WHAT TO PRODUCE:
An exact reproduction of the listing, minus the pictures, is the required output.

WORKING DATA:

[Start of Attachment]

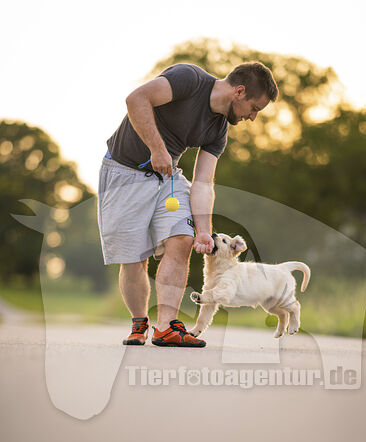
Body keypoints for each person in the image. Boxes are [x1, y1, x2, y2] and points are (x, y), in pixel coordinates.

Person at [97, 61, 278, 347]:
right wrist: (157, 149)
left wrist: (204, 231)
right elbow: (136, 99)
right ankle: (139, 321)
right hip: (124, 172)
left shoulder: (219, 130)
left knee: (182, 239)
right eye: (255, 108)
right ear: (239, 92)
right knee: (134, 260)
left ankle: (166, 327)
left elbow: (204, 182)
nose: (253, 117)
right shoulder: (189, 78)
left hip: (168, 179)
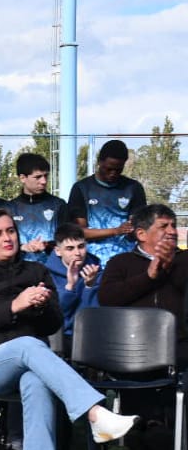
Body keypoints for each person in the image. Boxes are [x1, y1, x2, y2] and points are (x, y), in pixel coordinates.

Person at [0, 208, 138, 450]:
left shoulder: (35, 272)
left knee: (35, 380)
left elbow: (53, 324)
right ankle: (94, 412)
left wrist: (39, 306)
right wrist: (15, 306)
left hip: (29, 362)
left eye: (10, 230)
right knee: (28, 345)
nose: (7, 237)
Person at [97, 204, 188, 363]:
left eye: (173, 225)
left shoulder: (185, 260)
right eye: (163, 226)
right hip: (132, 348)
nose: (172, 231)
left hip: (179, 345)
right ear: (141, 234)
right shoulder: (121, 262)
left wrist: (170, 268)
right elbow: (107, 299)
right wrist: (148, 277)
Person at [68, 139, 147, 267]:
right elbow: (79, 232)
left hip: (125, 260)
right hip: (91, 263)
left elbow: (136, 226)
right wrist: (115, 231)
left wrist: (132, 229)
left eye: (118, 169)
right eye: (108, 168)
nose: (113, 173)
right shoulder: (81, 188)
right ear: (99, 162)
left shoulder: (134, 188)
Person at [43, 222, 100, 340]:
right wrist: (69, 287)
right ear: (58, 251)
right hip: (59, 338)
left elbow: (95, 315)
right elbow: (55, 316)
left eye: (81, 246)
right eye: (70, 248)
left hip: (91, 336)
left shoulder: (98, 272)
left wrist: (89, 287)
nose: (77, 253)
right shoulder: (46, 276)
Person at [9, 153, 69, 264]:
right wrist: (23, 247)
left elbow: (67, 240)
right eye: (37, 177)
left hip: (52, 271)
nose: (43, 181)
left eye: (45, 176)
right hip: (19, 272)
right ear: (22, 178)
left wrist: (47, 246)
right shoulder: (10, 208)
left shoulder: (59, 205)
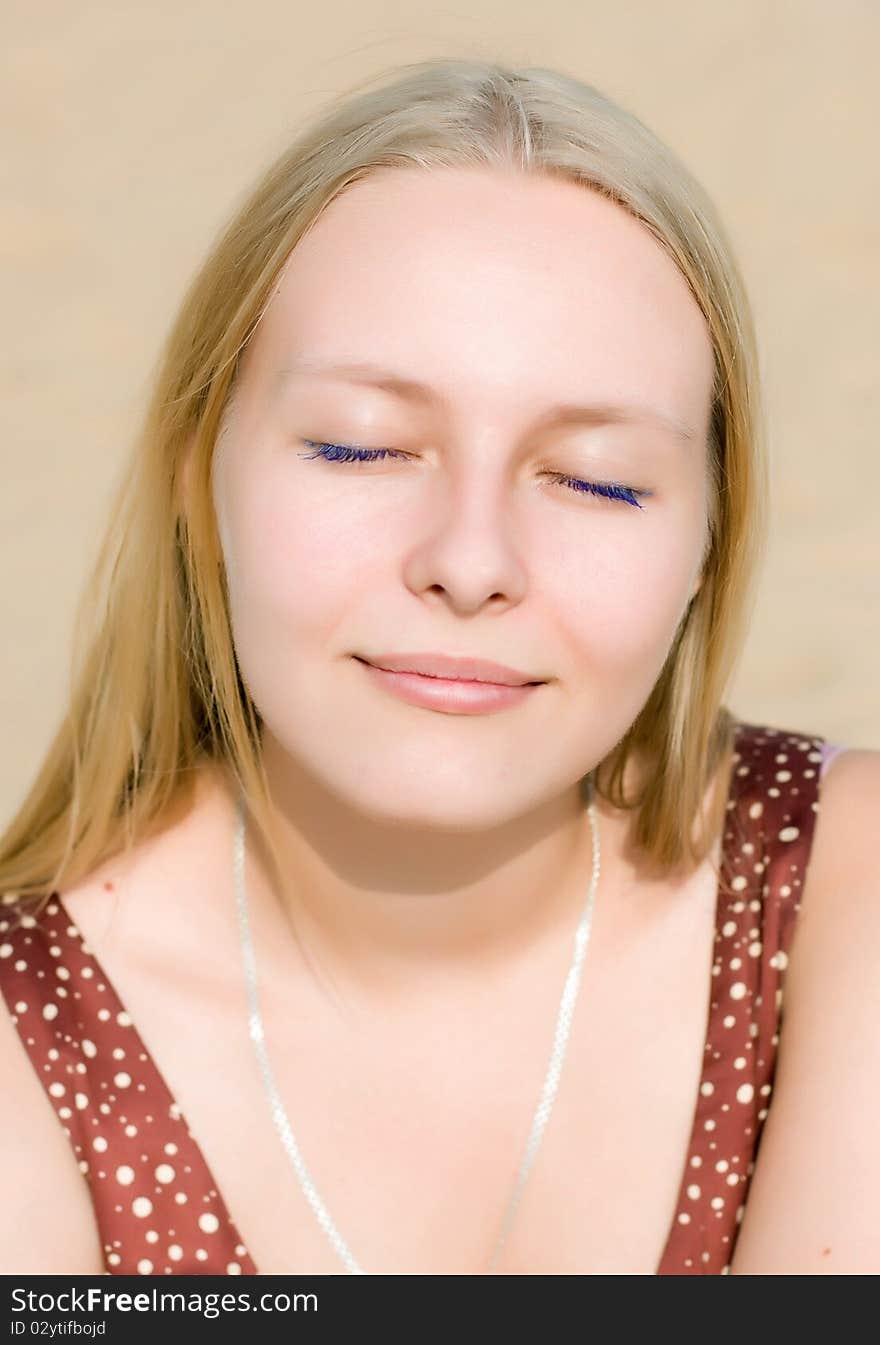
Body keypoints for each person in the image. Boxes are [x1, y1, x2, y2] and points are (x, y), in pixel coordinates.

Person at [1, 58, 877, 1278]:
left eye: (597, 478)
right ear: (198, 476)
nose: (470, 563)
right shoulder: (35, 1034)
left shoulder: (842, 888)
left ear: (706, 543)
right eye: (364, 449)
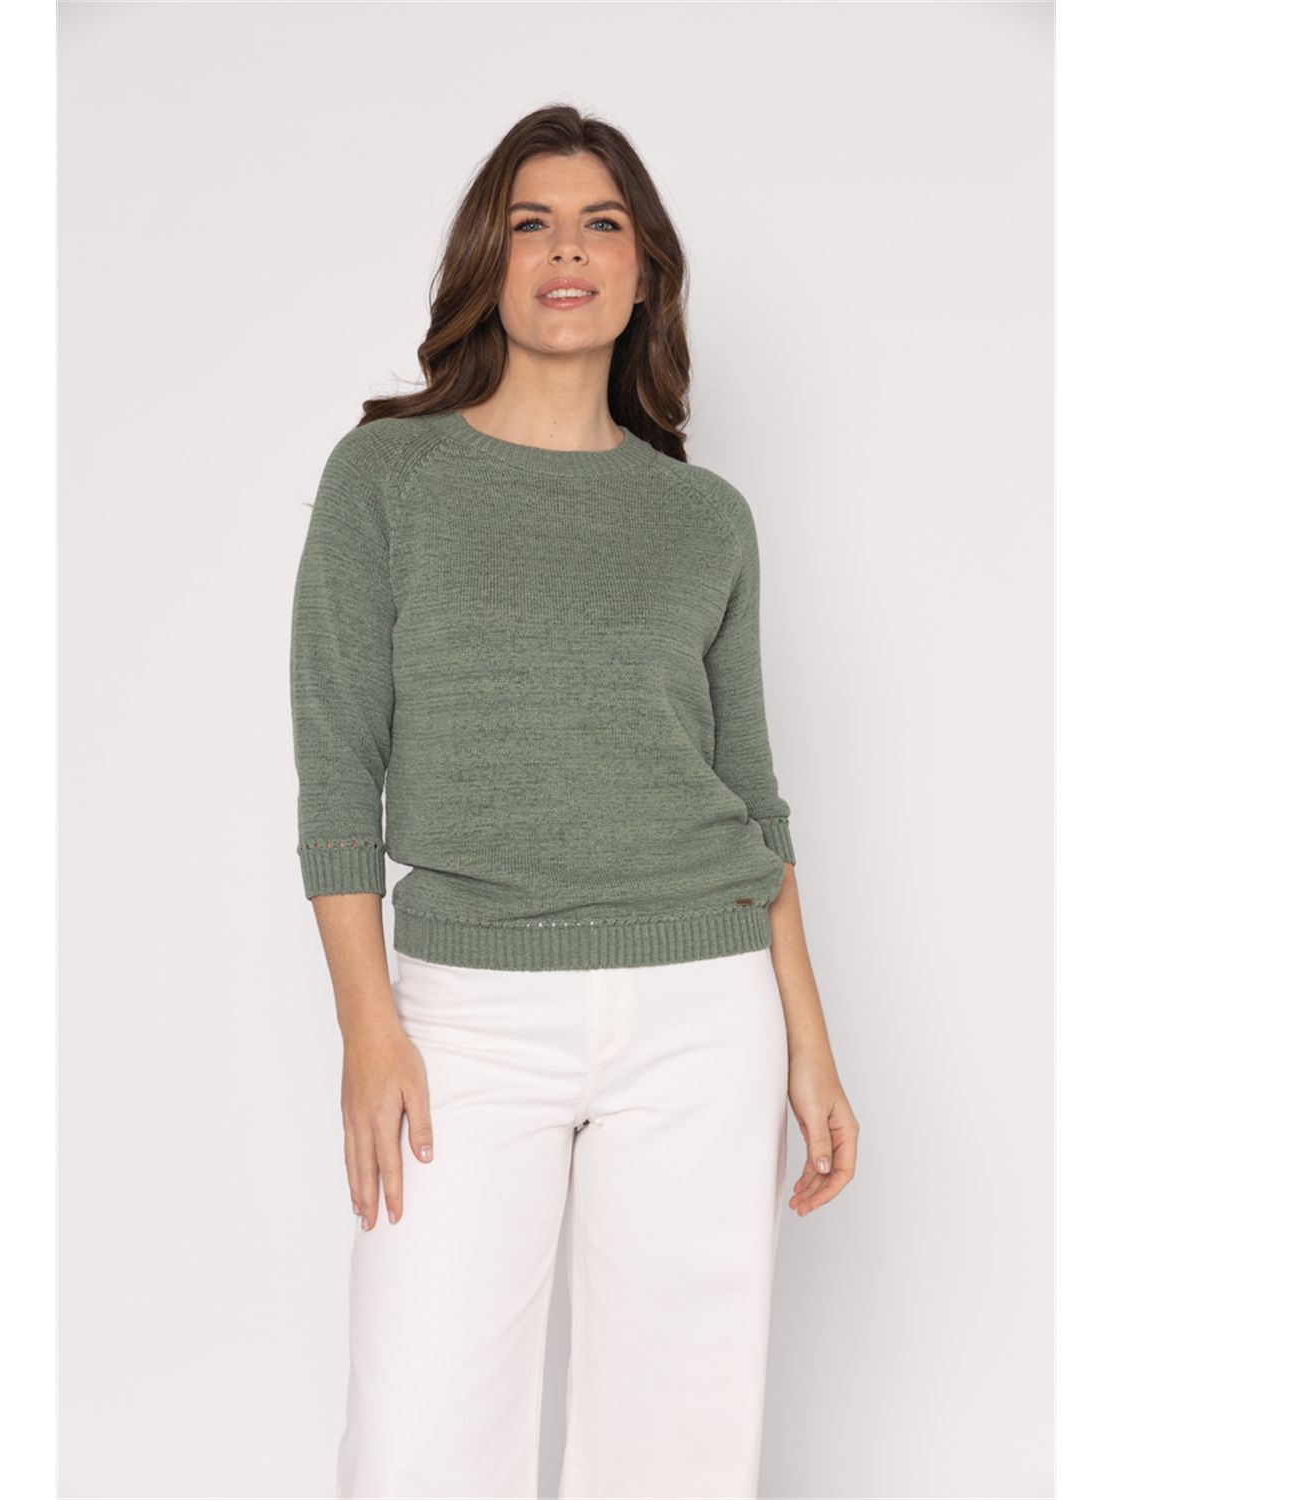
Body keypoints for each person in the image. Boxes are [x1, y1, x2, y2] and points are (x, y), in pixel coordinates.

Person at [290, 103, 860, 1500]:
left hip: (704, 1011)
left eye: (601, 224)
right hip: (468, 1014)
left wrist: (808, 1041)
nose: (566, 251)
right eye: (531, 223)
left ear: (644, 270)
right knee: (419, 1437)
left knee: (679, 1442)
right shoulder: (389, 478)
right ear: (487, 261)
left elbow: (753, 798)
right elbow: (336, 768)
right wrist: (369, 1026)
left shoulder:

[End of Attachment]

SOLUTION TO THE PROBLEM:
Body keypoints for each person in the image. Boxes are [x1, y1, x2, y2] and points are (x, y), in pixel coordinates.

Person at [97, 61, 278, 347]:
right wrist: (157, 149)
left wrist: (204, 231)
right elbow: (136, 99)
right ankle: (139, 321)
right hip: (124, 172)
left shoulder: (219, 130)
left knee: (182, 239)
right eye: (255, 108)
right ear: (239, 92)
right knee: (134, 260)
left ankle: (166, 327)
left elbow: (204, 182)
nose: (253, 117)
right shoulder: (189, 78)
left hip: (168, 179)
Body keypoints for each person in the image. Boxes are [x1, y1, x2, y2] and points are (x, y), in pixel coordinates.

Person at [0, 208, 138, 450]:
left shoulder: (35, 272)
left knee: (35, 380)
left elbow: (53, 324)
right ankle: (94, 412)
left wrist: (39, 306)
right wrist: (15, 306)
left hip: (29, 362)
left eye: (10, 230)
right knee: (28, 345)
nose: (7, 237)
Person at [97, 204, 188, 363]:
left eye: (173, 225)
left shoulder: (185, 260)
right eye: (163, 226)
right hip: (132, 348)
nose: (172, 231)
left hip: (179, 345)
right ear: (141, 234)
right shoulder: (121, 262)
left wrist: (170, 268)
right elbow: (107, 299)
right wrist: (148, 277)
Person at [68, 139, 147, 267]:
right elbow: (79, 232)
left hip: (125, 260)
right hip: (91, 263)
left elbow: (136, 226)
right wrist: (115, 231)
left wrist: (132, 229)
left eye: (118, 169)
right eye: (108, 168)
nose: (113, 173)
right shoulder: (81, 188)
right ear: (99, 162)
left shoulder: (134, 188)
Person at [43, 222, 100, 340]:
right wrist: (69, 287)
right ear: (58, 251)
right hip: (59, 338)
left elbow: (95, 315)
right elbow: (55, 316)
left eye: (81, 246)
right eye: (70, 248)
left hip: (91, 336)
left shoulder: (98, 272)
left wrist: (89, 287)
nose: (77, 253)
right shoulder: (46, 276)
Person at [9, 153, 69, 264]:
right wrist: (23, 247)
left elbow: (67, 240)
right eye: (37, 177)
left hip: (52, 271)
nose: (43, 181)
left eye: (45, 176)
right hip: (19, 272)
right ear: (22, 178)
left wrist: (47, 246)
right shoulder: (10, 208)
left shoulder: (59, 205)
Body keypoints for each person in the image. Boxes are [x1, y1, x2, y2] and points are (x, y), in pixel coordinates.

Person at [1, 58, 877, 1278]:
left eye: (597, 478)
right ear: (198, 476)
nose: (470, 563)
right shoulder: (35, 1034)
left shoulder: (842, 888)
left ear: (706, 543)
right eye: (364, 449)
Body keypoints for each person in the image. Boxes are [x1, y1, x2, y2] and points are (x, y), in pixel coordinates.

Person at [290, 103, 860, 1500]:
left hip: (704, 1011)
left eye: (601, 224)
right hip: (468, 1014)
left wrist: (808, 1041)
nose: (566, 251)
right eye: (531, 223)
left ear: (644, 270)
right knee: (419, 1437)
left knee: (679, 1442)
right shoulder: (389, 478)
right ear: (487, 261)
left elbow: (753, 798)
right elbow: (336, 768)
right wrist: (369, 1026)
left shoulder:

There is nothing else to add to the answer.